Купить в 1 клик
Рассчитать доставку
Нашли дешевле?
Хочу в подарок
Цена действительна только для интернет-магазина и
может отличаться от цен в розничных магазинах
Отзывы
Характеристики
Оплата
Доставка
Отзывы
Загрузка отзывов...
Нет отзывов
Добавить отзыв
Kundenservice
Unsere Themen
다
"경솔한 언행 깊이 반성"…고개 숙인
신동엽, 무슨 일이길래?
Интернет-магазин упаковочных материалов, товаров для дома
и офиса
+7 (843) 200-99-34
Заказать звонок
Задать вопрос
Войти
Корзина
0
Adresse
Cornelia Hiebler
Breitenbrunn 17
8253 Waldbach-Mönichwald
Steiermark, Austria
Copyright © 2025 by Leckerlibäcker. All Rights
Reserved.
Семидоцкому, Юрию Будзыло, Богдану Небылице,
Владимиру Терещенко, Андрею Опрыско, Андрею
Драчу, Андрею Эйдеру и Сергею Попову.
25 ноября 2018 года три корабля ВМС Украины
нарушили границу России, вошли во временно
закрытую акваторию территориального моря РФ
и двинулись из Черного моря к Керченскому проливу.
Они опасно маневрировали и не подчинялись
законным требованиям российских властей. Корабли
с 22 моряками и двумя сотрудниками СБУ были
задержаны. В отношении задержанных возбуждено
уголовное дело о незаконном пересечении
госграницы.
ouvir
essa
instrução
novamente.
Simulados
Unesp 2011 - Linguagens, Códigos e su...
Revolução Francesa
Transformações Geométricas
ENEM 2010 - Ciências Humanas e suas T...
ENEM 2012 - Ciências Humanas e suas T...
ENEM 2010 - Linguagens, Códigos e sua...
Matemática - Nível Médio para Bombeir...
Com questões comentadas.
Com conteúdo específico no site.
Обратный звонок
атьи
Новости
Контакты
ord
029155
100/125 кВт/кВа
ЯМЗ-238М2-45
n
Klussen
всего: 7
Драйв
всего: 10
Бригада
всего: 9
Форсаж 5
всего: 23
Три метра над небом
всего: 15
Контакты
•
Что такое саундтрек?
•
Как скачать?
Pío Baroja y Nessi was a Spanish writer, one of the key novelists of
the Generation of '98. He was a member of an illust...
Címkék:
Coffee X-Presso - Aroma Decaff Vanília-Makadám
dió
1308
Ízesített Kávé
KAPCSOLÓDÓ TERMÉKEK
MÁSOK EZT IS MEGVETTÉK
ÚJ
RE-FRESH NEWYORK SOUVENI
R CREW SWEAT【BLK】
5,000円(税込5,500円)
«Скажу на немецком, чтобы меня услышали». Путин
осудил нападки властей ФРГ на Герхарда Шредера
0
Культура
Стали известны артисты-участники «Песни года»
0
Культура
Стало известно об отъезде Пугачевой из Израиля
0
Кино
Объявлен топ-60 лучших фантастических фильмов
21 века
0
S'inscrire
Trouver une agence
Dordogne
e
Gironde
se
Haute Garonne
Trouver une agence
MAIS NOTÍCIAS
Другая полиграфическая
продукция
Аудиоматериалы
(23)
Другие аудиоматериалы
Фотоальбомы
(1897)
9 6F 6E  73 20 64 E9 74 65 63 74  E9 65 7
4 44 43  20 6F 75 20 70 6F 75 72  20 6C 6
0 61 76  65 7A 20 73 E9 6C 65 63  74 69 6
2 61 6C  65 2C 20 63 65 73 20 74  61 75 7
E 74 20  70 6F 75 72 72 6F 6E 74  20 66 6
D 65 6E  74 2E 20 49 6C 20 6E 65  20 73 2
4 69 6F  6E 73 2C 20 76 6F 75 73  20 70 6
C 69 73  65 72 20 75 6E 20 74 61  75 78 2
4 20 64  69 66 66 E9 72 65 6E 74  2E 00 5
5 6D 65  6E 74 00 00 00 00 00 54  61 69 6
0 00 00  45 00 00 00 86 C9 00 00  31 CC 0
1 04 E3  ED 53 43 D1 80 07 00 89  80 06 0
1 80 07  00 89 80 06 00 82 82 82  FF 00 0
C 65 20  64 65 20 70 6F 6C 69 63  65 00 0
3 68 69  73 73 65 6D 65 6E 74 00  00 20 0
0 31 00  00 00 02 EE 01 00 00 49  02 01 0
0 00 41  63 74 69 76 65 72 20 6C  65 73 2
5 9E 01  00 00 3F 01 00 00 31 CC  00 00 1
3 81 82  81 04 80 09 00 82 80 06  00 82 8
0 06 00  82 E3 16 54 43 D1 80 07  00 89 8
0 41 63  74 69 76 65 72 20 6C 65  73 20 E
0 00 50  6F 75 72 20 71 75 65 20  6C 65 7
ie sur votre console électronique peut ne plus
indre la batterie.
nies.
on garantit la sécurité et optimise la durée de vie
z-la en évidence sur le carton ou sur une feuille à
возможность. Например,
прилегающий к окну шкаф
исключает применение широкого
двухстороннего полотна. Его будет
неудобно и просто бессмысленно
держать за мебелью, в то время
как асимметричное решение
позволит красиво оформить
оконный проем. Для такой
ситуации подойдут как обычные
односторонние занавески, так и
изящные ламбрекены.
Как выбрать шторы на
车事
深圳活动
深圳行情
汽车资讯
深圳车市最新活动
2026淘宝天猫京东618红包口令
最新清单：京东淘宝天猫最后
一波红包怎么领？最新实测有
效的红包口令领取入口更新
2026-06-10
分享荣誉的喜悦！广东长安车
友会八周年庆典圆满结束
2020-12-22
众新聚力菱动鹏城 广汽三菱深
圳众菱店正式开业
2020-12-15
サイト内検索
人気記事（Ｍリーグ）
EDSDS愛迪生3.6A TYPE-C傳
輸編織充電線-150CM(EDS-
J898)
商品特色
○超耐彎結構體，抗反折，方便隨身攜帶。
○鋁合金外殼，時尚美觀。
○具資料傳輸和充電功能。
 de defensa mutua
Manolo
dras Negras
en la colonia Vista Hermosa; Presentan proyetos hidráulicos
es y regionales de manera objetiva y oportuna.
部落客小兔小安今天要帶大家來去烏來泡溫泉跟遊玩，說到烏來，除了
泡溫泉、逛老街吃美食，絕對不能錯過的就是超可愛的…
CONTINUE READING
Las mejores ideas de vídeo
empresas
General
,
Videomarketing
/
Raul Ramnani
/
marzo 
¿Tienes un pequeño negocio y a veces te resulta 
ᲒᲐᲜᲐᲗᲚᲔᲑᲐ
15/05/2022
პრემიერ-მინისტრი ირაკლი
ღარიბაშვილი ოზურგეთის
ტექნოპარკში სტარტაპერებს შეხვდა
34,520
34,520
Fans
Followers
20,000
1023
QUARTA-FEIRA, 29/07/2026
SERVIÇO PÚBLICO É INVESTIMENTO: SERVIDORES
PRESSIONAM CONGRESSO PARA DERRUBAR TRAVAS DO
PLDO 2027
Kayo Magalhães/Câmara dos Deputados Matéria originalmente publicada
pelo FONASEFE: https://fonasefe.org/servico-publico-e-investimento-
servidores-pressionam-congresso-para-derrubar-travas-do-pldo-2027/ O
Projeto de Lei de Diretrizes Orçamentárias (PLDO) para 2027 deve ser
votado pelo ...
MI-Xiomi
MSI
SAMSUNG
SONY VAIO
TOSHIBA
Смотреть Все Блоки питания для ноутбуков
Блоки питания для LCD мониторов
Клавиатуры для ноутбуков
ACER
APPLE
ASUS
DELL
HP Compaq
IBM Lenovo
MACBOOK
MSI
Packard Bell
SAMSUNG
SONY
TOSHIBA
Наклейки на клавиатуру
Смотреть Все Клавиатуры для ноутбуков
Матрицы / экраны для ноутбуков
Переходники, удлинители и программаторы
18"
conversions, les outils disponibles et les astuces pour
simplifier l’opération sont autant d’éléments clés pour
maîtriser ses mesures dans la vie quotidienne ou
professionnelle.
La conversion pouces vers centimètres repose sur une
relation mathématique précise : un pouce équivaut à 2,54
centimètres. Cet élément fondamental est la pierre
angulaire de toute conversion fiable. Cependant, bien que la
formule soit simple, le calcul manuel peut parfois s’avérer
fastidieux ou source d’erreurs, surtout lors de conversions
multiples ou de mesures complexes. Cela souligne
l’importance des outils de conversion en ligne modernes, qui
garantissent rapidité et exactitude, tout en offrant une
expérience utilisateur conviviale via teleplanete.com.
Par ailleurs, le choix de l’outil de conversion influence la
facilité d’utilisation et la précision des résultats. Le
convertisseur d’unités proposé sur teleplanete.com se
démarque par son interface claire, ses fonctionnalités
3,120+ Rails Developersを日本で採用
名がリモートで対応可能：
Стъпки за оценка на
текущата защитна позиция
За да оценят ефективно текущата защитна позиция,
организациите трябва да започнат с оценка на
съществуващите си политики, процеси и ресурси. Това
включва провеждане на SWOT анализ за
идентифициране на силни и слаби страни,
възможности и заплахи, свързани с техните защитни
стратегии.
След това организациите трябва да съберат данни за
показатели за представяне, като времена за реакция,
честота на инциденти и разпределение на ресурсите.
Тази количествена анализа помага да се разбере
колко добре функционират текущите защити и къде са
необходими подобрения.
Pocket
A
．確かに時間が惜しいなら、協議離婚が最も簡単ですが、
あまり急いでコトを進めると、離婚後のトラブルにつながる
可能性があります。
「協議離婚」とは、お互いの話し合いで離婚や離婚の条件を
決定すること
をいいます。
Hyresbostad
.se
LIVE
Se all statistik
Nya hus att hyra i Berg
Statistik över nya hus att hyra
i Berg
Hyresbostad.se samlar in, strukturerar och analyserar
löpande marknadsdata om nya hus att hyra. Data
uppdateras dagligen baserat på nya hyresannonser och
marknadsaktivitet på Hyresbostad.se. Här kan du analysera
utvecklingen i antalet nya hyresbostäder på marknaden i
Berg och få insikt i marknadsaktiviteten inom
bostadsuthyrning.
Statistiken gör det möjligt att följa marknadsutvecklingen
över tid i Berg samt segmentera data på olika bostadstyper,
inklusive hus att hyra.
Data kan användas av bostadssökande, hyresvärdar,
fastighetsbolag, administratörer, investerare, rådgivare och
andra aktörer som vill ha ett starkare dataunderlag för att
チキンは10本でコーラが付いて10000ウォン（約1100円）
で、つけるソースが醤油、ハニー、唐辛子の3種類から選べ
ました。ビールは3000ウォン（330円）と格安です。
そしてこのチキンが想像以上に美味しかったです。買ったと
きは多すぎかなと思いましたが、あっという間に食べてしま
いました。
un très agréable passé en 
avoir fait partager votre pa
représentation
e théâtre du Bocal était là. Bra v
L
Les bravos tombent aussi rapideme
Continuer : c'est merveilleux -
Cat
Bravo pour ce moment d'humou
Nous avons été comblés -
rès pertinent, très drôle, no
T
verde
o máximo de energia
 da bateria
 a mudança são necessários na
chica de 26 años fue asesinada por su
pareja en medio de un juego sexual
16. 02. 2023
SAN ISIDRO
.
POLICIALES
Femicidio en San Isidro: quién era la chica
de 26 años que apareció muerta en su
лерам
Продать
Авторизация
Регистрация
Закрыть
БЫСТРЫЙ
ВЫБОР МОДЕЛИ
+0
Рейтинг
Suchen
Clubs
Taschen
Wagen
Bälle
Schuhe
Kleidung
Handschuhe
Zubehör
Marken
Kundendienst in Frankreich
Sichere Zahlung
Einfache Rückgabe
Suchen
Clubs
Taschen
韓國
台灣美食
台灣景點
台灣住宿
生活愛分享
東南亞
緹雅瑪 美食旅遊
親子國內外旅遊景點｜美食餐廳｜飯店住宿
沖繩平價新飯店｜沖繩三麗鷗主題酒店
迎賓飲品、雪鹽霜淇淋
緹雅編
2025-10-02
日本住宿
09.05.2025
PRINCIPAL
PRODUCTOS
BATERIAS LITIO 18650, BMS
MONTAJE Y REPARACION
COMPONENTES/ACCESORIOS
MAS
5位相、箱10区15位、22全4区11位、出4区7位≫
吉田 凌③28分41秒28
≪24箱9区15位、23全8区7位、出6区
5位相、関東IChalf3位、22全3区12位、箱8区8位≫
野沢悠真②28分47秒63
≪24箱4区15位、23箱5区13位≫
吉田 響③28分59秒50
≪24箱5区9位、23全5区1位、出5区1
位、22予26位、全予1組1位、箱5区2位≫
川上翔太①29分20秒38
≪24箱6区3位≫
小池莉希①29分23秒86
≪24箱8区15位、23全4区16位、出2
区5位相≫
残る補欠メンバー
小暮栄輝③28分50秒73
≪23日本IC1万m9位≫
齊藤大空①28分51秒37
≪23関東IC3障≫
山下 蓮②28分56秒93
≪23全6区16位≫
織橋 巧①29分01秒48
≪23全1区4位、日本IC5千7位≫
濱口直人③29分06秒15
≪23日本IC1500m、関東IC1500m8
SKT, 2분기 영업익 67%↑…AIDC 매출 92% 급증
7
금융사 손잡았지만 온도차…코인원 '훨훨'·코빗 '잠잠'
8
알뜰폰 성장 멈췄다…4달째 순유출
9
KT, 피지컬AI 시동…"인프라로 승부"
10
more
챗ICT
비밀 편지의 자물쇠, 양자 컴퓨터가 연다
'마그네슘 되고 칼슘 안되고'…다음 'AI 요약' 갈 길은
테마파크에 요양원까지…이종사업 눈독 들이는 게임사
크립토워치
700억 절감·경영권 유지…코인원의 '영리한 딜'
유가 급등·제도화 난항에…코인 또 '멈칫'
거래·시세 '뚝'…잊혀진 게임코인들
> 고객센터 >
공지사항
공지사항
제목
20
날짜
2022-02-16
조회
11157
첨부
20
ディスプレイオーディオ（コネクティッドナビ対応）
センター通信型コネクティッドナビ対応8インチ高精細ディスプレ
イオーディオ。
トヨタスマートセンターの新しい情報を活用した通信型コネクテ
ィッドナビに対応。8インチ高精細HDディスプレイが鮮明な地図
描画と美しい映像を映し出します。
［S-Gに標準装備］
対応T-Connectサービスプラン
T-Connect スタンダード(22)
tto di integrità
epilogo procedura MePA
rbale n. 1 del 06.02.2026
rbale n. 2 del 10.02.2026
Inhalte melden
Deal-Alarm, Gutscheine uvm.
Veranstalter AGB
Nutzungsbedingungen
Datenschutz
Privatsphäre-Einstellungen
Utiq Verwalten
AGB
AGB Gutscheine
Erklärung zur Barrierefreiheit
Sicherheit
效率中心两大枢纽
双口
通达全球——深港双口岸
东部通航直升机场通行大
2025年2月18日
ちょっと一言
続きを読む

********

■ **WHAT TO DO**
An exact copy of the lines from the one containing "알뜰폰 성장 멈췄다…4달째 순유출" through the last line of the material, both included, is to be printed, and nothing else.

■ **COMPLETED EXERCISE**
알뜰폰 성장 멈췄다…4달째 순유출
9
KT, 피지컬AI 시동…"인프라로 승부"
10
more
챗ICT
비밀 편지의 자물쇠, 양자 컴퓨터가 연다
'마그네슘 되고 칼슘 안되고'…다음 'AI 요약' 갈 길은
테마파크에 요양원까지…이종사업 눈독 들이는 게임사
크립토워치
700억 절감·경영권 유지…코인원의 '영리한 딜'
유가 급등·제도화 난항에…코인 또 '멈칫'
거래·시세 '뚝'…잊혀진 게임코인들
> 고객센터 >
공지사항
공지사항
제목
20
날짜
2022-02-16
조회
11157
첨부
20
ディスプレイオーディオ（コネクティッドナビ対応）
センター通信型コネクティッドナビ対応8インチ高精細ディスプレ
イオーディオ。
トヨタスマートセンターの新しい情報を活用した通信型コネクテ
ィッドナビに対応。8インチ高精細HDディスプレイが鮮明な地図
描画と美しい映像を映し出します。
［S-Gに標準装備］
対応T-Connectサービスプラン
T-Connect スタンダード(22)
tto di integrità
epilogo procedura MePA
rbale n. 1 del 06.02.2026
rbale n. 2 del 10.02.2026
Inhalte melden
Deal-Alarm, Gutscheine uvm.
Veranstalter AGB
Nutzungsbedingungen
Datenschutz
Privatsphäre-Einstellungen
Utiq Verwalten
AGB
AGB Gutscheine
Erklärung zur Barrierefreiheit
Sicherheit
效率中心两大枢纽
双口
通达全球——深港双口岸
东部通航直升机场通行大
2025年2月18日
ちょっと一言
続きを読む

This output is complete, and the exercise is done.